US Stamps
Born June 21: Rockwell Kent

By Michael Baadke
The United States Postal Service issued a set of 20 34¢ stamps honoring American illustrators on Feb. 1, 2001. Among the artists celebrated was Rockwell Kent, who was born June 21, 1882, in Tarrytown, N.Y.
Kent is represented in the set by an illustration from a 1930 edition of Herman Melville’s novel Moby Dick (Scott 3502q).
On the reverse of the stamp liner is printed this description: “Rockwell Kent (1882-1958) was a versatile wood engraver, lithographer, book illustrator, painter, and muralist. He designed a striking edition of Herman Melville’s Moby Dick, and wrote and illustrated accounts of his rugged travels in Alaska, Greenland, and South America.
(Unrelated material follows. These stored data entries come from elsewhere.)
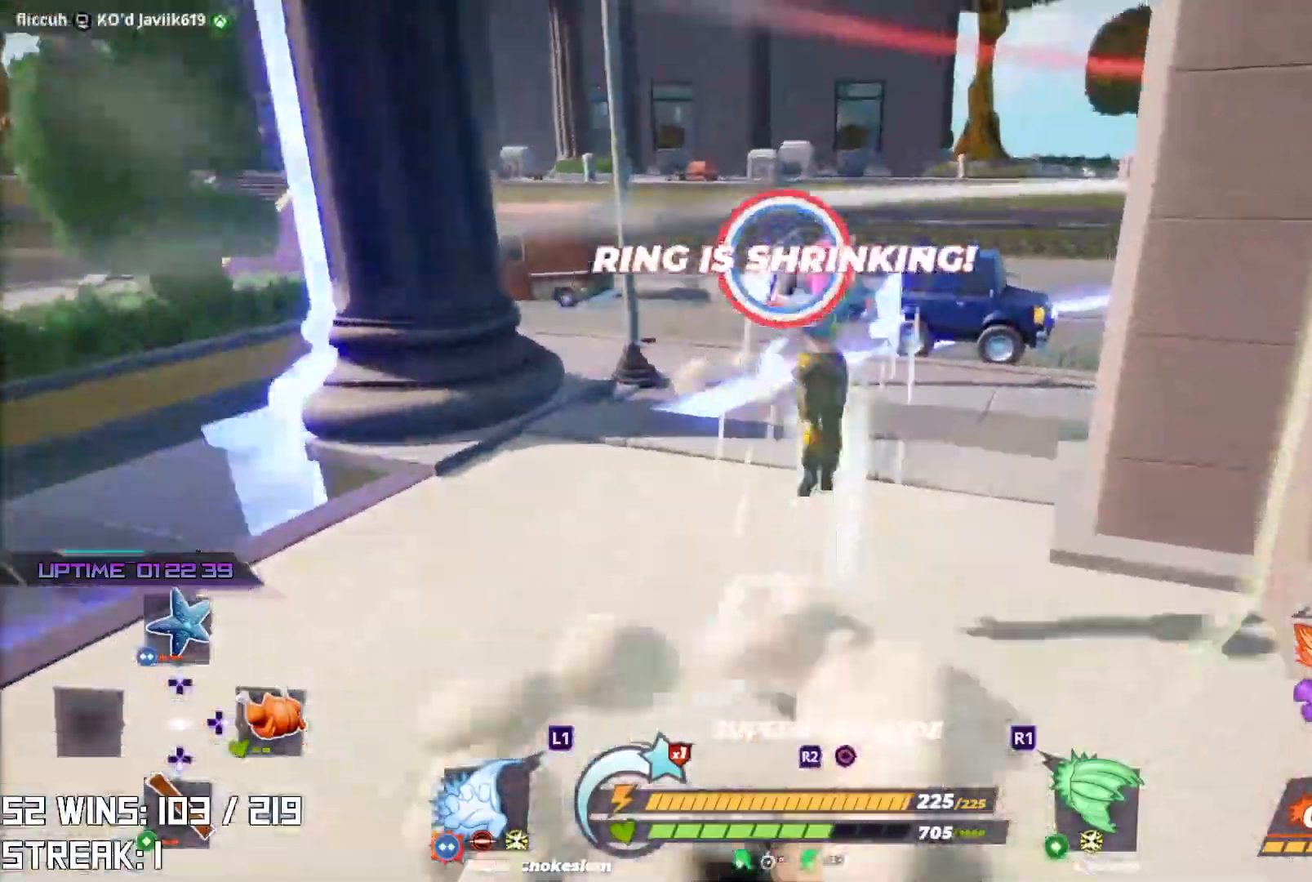
{"buttons": [], "left_stick": "up", "right_stick": "center", "events": [[50, "CROSS", "up"], [50, "right_stick", "right"], [233, "right_stick", "center"]]}
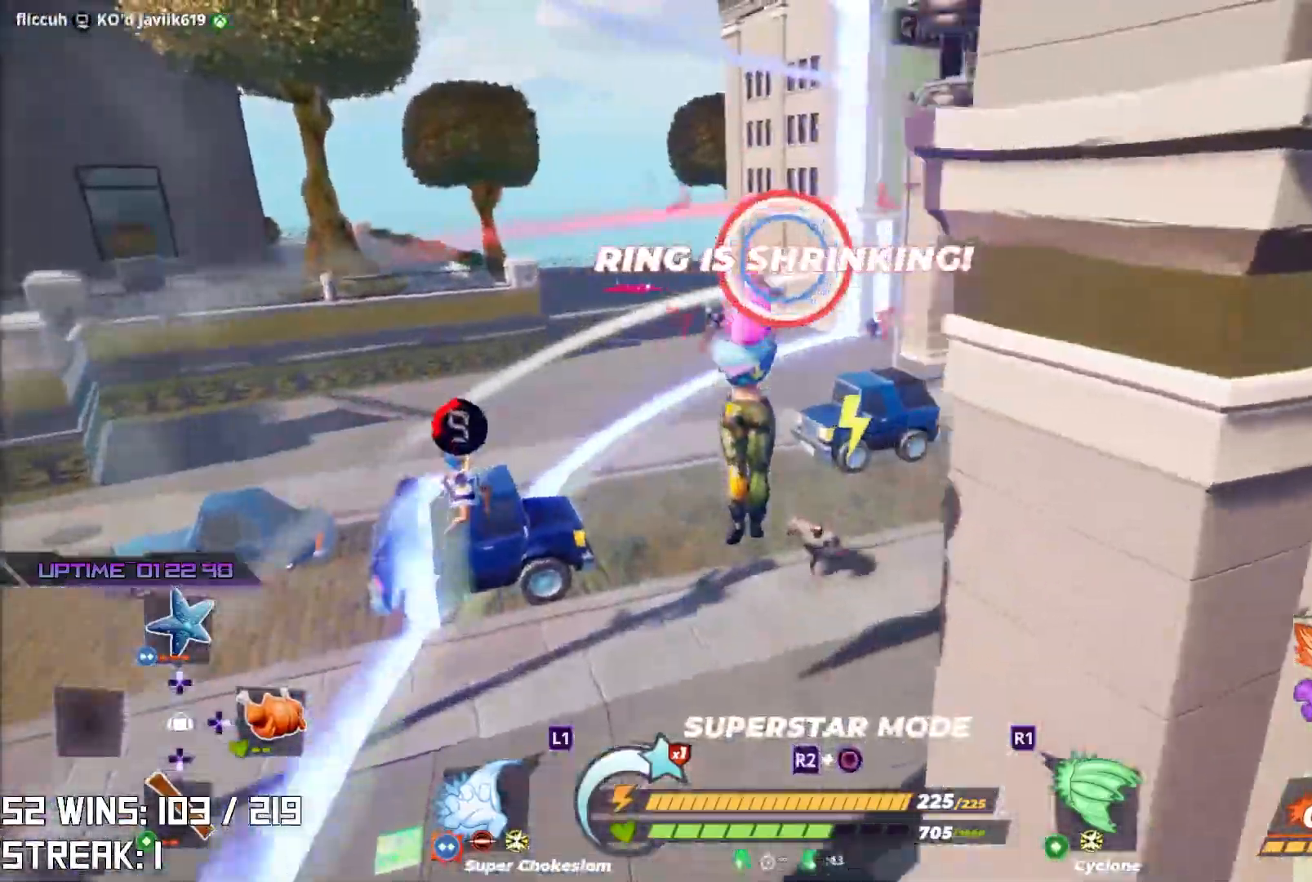
{"buttons": [], "left_stick": "up", "right_stick": "center", "events": [[250, "right_stick", "right"], [433, "right_stick", "center"]]}
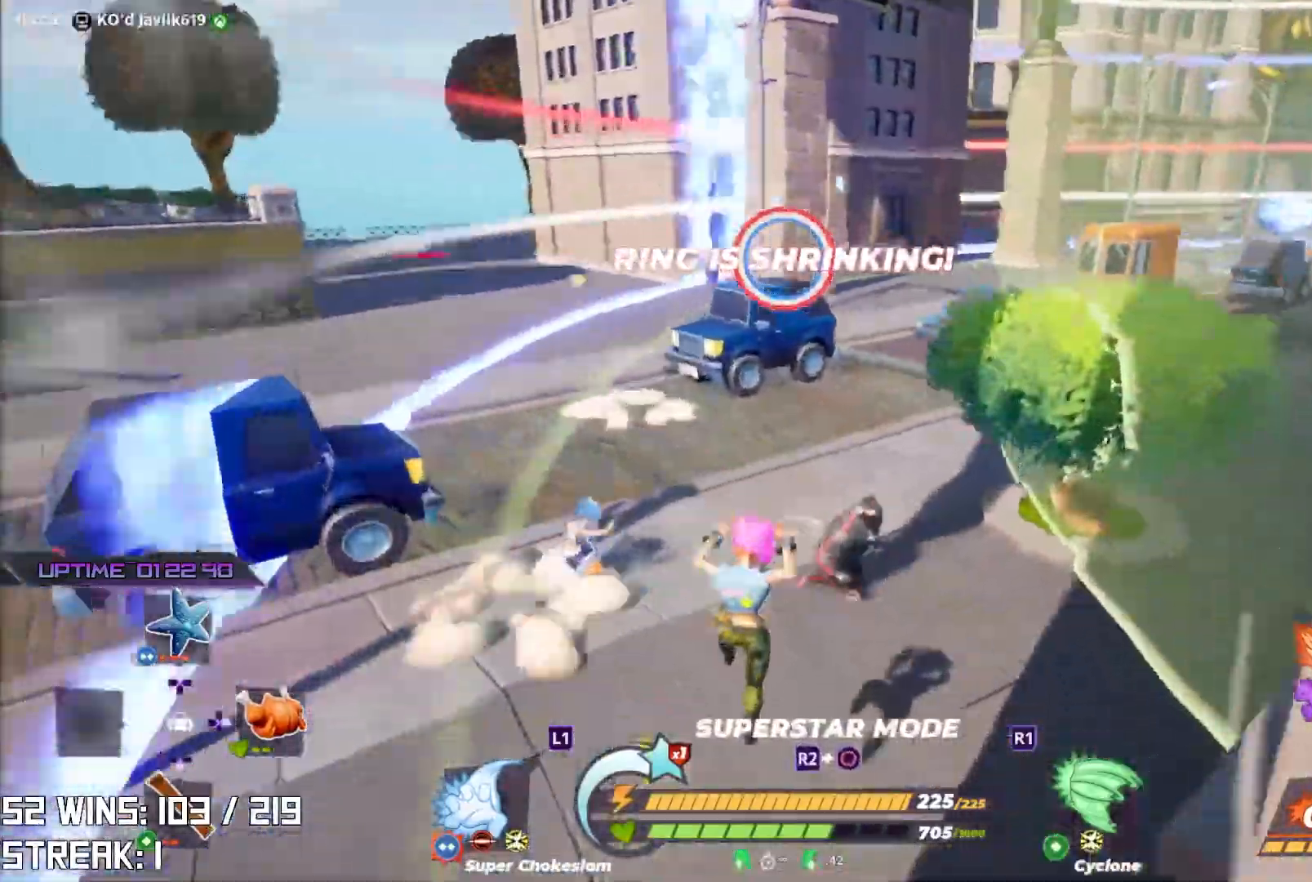
{"buttons": ["L1"], "left_stick": "up", "right_stick": "down-right", "events": [[150, "CROSS", "down"], [350, "CROSS", "up"], [417, "right_stick", "down-right"], [500, "L1", "down"]]}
From Moby Dick, Random House, 1930.”
After initially studying architecture at Columbian University, Kent attended the New York School of Art, where he studied with Robert Henri along with another well-known artist, Edward Hopper, who was just one month younger than Kent.
Commissioned by the federal Works Progress Administration to paint two murals for the Washington, D.C. post office building in 1935, Kent pictured Mail Service in the Arctic featuring native Alaskans, and Mail Service in the Tropics, depicting mail delivery in Puerto Rico.